Are you a walk-up family, a local explorer, a camper/beacher, or a super adventurer? Those were the personas presented to the 35 creative thinkers who were using human-centered design to improve the harbor island ferry schedule.
On Sunday, April 23 Boston Harbor Now partnered with AIGA Boston for their first civic design-a-thon. Designers were led through the workshop/hackathon by Ela Ben-Ur using her Innovators’ Compass thought process. The iterative and experimental process generated fresh ideas about the kind of information needed and how it could be presented.
Recognizing that different island users have different needs, teams of four assigned each group member to think about the schedule design for the people who want to visit one island, any island; one particular island for a particular event; one particular island that requires a transfer; or multiple islands. Then they used string, markers, paper, old schedules, and whiteboards to model creative solutions.

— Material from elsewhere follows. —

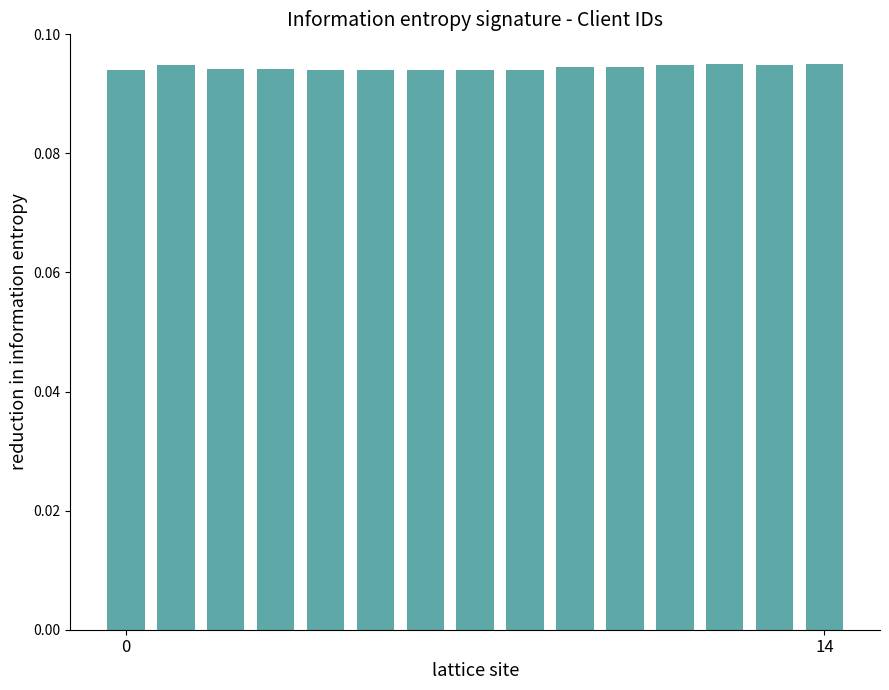

What is the sum of all values?

1.4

One team recognized that the color scheme used for highlighting events on different calendars could be used to color-code the schedule. Another team developed a concept that treated the ferry routes more like a transit map rather than one with accurate island geography. A third team focused on the fact that island visitor want to know quickly where they can get to from Boston and where they can get to from Hingham.
A particularly compelling idea was the creation of a sort of schedule Mad-Libs for trip planning: “I am at [insert dock] and I want to go to [insert island]. Take [insert route color] at [insert time] and arrive at [insert island] at [insert time]. …” The form continued on to plan for transfers and return trips. There was also a tactile idea that involved a system of folding to plan your trip.
Staff members from Boston Harbor Now and NPS were on hand to brainstorm with the design teams, provide feedback as ideas emerged, and get inspired by the concepts being developed. We’re excited to do some on-island beta testing with some of the designs this summer and incorporate new ideas into how we publish the schedules for the 2019 season.